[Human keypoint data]
:::::
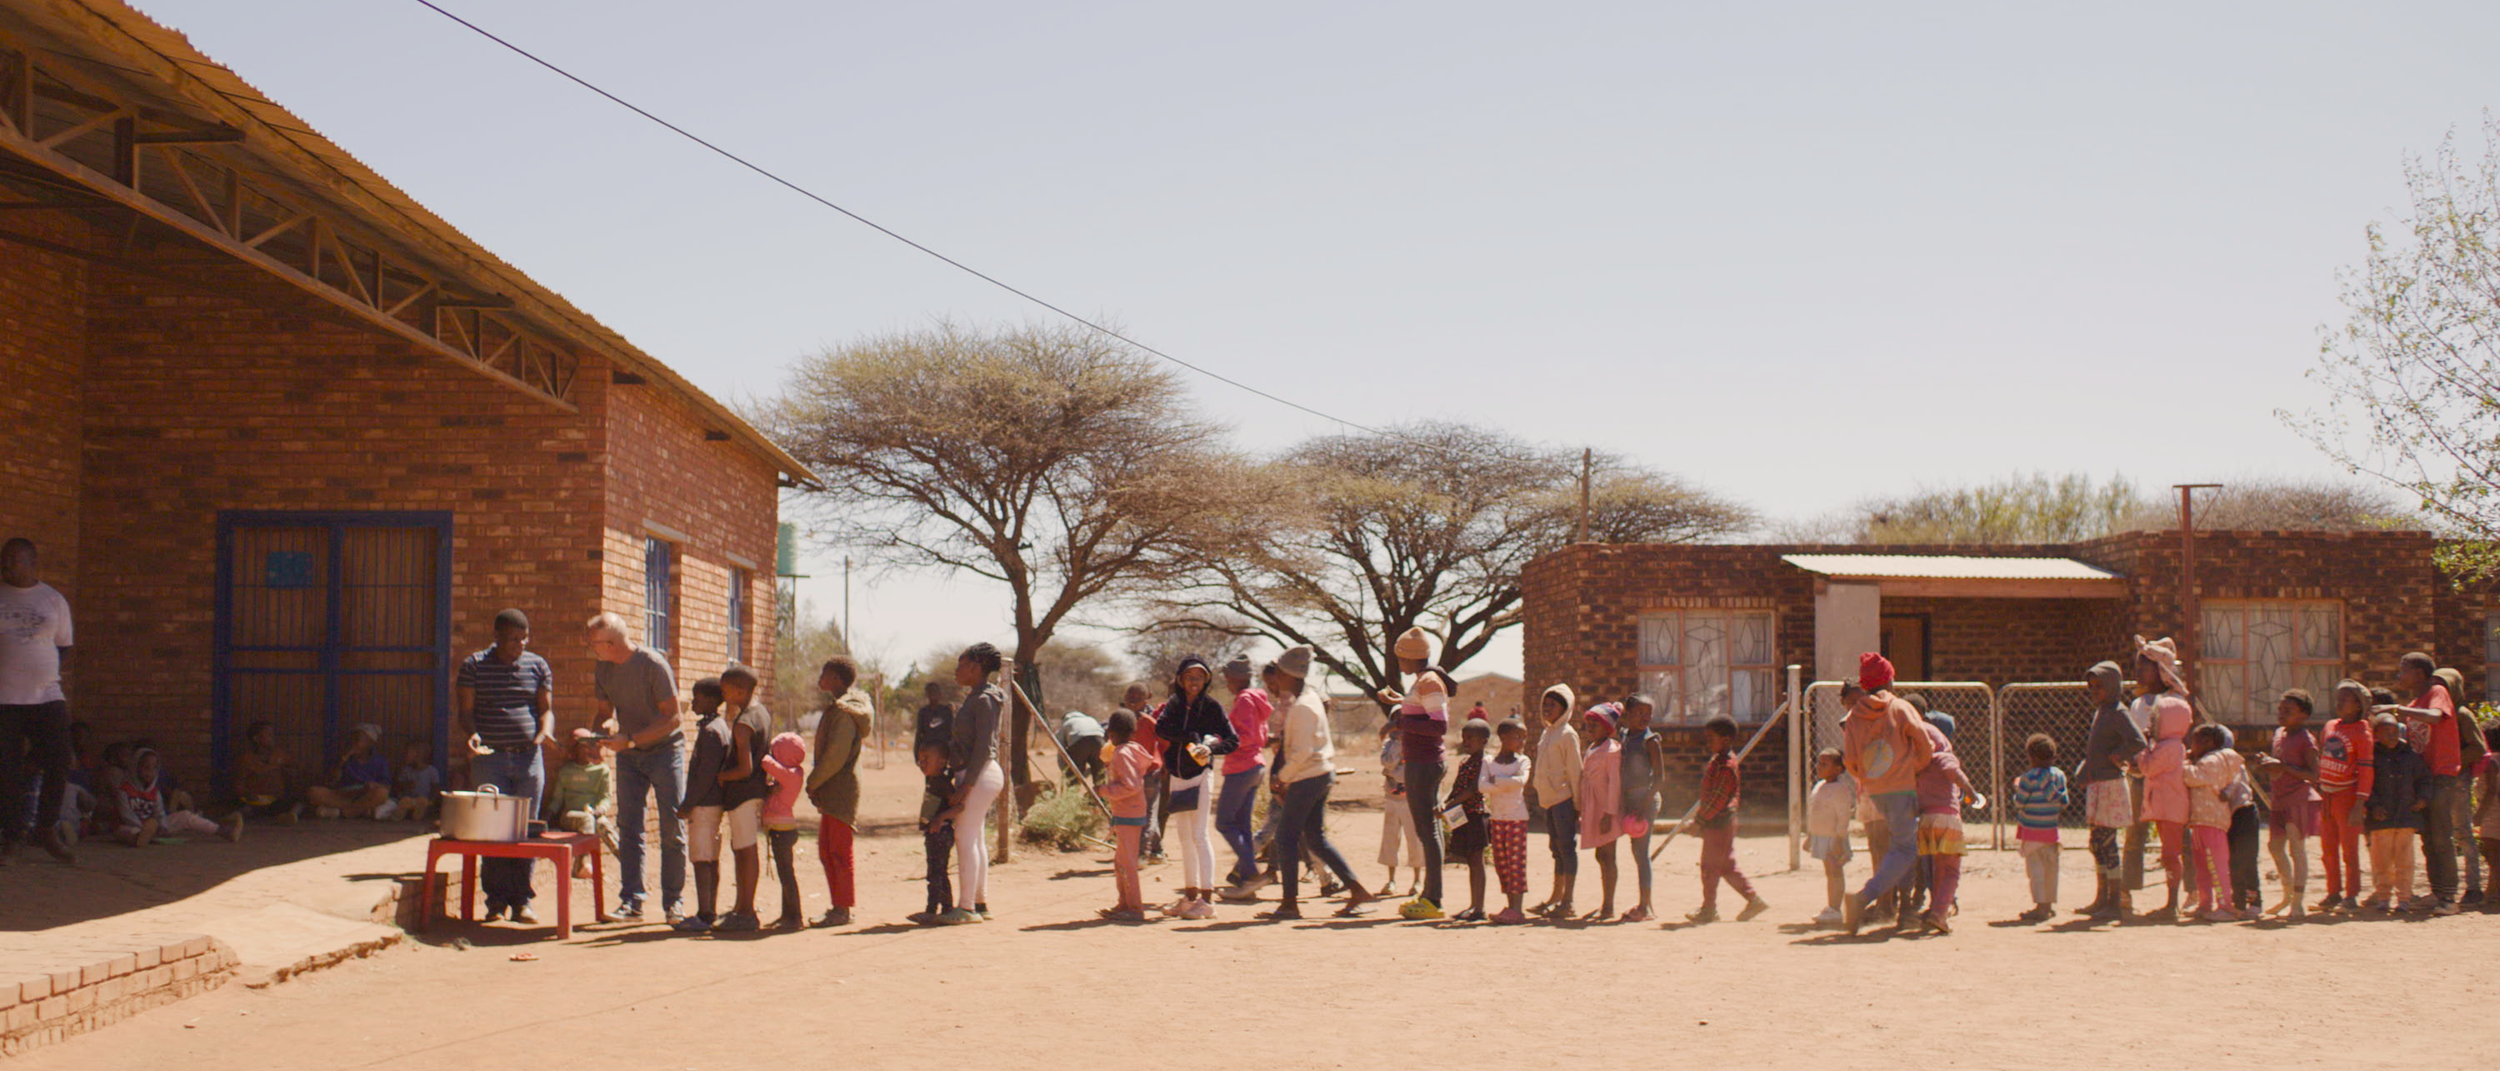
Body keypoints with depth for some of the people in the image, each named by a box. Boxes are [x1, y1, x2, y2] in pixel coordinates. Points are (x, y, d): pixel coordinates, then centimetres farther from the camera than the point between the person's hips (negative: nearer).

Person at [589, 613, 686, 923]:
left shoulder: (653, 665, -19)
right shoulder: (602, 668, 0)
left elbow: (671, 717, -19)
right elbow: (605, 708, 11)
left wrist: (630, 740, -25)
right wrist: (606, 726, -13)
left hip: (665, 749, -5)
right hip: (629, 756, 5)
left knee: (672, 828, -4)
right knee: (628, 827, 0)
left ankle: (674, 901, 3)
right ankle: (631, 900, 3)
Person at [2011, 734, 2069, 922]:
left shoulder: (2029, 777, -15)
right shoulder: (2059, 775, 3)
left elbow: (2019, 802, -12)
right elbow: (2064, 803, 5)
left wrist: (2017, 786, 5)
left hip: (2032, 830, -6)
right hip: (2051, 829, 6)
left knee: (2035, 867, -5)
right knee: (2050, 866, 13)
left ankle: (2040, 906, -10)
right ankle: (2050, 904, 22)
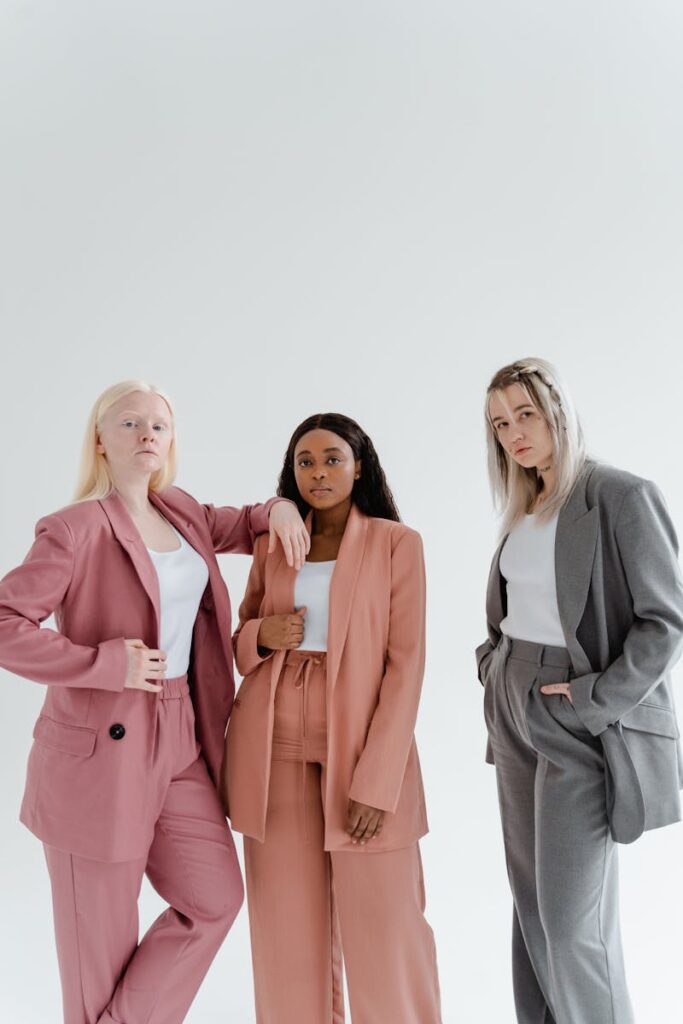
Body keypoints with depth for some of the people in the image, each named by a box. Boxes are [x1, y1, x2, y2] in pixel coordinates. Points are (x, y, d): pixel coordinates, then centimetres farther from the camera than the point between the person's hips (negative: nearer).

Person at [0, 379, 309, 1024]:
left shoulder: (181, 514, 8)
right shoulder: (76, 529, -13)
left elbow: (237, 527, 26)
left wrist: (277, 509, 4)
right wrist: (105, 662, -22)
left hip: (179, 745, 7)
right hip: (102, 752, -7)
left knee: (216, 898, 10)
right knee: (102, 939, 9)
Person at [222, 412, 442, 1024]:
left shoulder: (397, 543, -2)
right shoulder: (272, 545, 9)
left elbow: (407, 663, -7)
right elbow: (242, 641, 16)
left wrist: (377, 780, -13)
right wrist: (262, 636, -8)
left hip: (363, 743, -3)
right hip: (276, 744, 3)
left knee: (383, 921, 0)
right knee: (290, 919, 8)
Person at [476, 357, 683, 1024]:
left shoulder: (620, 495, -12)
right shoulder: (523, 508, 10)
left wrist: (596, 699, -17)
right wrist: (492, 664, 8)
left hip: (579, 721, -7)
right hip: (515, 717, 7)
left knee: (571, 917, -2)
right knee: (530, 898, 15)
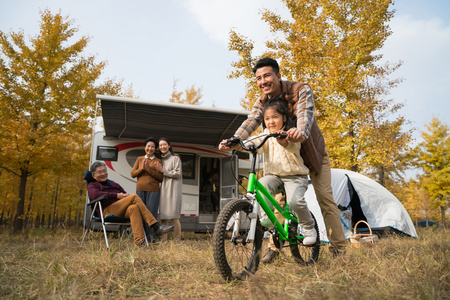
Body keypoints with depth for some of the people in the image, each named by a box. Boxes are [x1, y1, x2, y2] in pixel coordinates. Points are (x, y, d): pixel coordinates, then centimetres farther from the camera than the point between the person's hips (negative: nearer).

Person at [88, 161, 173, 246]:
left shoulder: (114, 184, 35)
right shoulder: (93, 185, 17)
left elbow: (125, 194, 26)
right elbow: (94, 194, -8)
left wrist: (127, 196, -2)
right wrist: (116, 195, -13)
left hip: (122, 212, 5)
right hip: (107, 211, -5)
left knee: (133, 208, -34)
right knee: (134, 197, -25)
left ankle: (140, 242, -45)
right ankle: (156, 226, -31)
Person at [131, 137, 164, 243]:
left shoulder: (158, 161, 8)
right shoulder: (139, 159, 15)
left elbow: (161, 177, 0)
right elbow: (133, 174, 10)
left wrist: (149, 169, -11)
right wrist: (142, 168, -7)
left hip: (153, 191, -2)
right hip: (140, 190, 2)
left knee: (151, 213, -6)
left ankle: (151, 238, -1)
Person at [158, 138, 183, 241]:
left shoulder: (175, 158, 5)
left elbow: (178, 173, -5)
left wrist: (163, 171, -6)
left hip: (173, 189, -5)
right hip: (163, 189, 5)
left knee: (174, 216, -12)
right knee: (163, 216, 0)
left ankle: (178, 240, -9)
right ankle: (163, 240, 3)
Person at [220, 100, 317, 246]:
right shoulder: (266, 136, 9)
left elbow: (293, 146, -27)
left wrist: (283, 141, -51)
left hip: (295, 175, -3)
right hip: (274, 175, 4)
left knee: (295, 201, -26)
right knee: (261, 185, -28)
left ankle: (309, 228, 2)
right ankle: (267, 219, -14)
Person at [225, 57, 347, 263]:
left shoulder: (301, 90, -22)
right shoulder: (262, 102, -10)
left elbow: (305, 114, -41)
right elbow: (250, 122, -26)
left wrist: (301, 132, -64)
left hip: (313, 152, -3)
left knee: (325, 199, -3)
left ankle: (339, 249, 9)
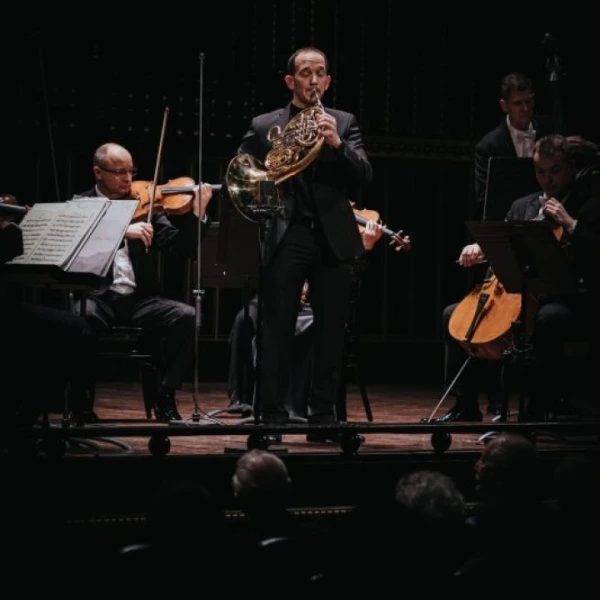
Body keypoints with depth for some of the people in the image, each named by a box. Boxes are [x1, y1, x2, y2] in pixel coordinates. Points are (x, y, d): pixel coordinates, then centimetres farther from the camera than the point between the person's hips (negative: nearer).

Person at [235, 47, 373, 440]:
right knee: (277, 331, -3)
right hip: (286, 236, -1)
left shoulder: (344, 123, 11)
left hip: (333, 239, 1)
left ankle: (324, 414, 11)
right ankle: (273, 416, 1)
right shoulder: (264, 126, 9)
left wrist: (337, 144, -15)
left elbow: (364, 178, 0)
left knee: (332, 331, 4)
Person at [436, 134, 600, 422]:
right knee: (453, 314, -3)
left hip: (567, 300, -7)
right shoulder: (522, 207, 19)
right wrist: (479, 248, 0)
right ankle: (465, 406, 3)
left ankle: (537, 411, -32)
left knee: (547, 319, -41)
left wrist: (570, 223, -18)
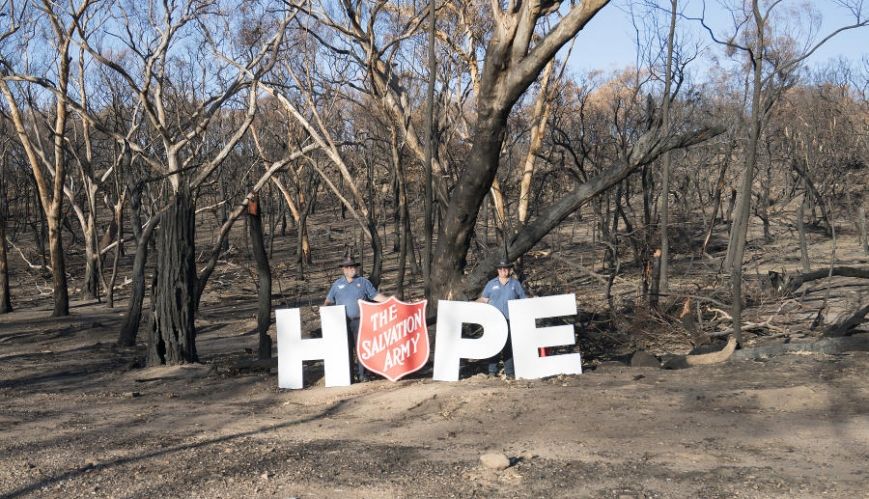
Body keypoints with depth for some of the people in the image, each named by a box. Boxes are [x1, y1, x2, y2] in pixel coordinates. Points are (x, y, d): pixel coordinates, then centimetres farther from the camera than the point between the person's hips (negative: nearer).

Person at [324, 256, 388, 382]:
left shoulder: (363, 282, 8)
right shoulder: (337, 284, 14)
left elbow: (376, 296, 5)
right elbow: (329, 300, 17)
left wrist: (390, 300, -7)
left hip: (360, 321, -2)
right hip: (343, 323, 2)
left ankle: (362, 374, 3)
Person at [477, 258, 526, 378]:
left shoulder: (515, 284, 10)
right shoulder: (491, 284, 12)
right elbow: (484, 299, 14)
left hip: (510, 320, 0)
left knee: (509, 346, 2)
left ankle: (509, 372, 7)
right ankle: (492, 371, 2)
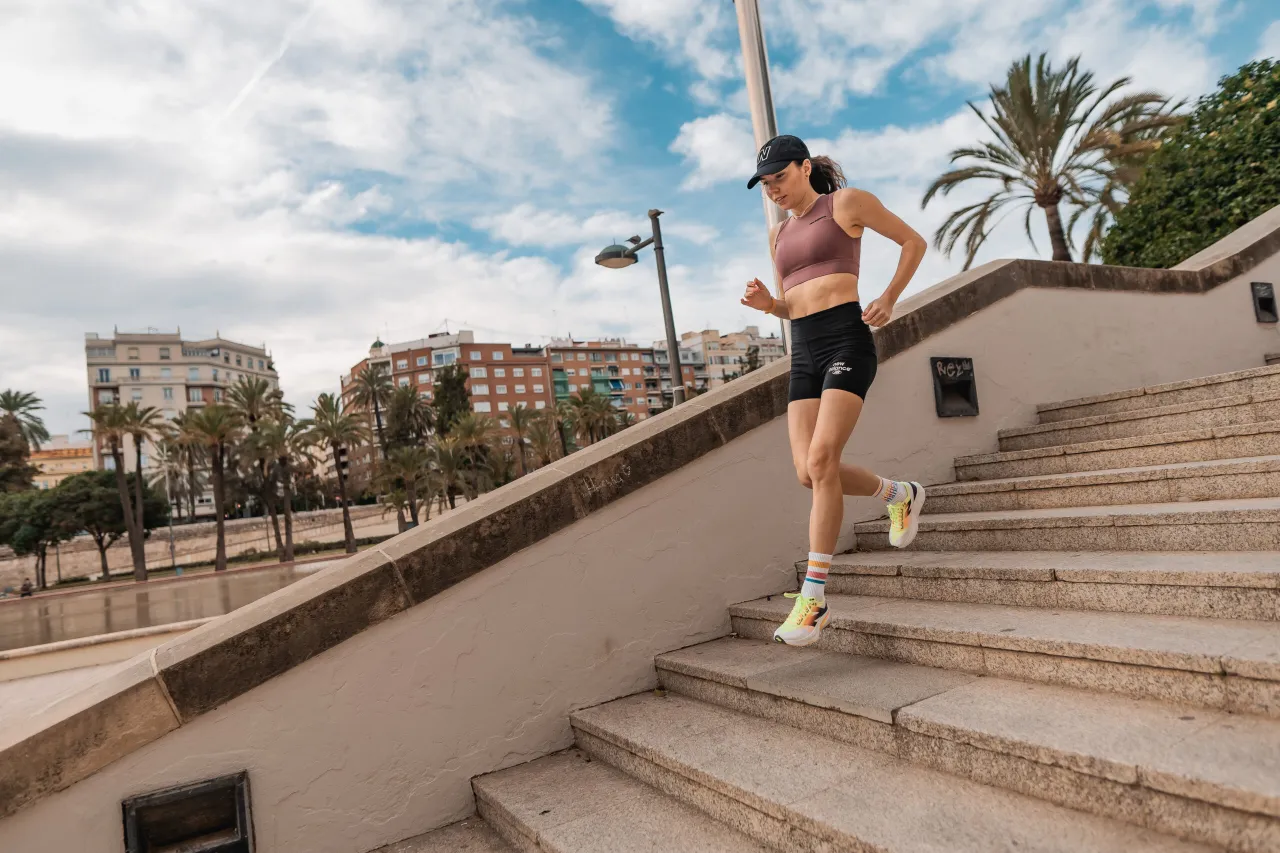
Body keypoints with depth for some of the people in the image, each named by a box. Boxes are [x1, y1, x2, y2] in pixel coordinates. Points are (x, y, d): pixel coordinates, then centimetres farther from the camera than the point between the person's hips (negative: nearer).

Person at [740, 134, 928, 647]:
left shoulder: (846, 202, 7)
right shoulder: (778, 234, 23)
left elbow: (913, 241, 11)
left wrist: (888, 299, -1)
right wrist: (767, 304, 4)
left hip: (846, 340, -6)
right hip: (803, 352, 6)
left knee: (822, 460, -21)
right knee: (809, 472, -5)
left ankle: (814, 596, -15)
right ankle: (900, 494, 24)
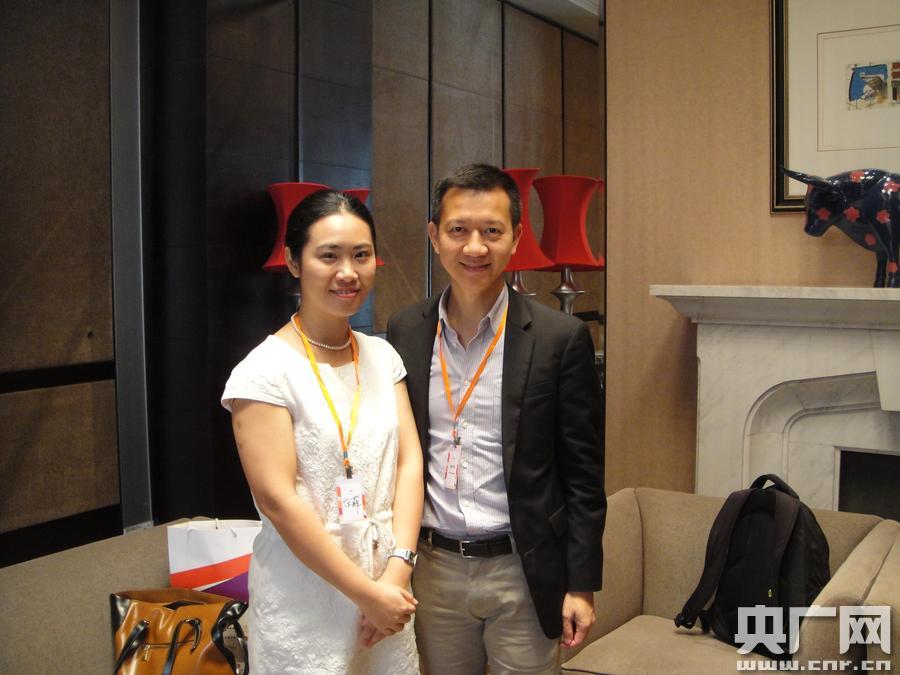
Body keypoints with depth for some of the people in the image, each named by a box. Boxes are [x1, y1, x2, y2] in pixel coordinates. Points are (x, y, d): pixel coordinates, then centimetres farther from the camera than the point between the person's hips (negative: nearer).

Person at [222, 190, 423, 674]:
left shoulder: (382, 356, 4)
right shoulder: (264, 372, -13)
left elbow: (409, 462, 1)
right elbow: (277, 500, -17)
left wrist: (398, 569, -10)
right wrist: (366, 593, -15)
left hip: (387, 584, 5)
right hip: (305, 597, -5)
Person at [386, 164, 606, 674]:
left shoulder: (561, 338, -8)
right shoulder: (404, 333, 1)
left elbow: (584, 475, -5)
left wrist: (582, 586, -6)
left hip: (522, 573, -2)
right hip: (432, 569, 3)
:::::
_Exercise aim_: Rewrite the material from the line with "left hip: (295, 175, -3)" up to and including the line with "right shoulder: (262, 102, -10)", swapping "ankle" for "heel" and leaving everything else unchanged.

_Reply to the task_:
left hip: (295, 175, -3)
right hip: (274, 175, 4)
left knee: (295, 201, -26)
right knee: (261, 185, -28)
left heel: (309, 228, 2)
right heel: (267, 219, -14)
Person at [225, 57, 347, 263]:
left shoulder: (301, 90, -22)
right shoulder: (262, 102, -10)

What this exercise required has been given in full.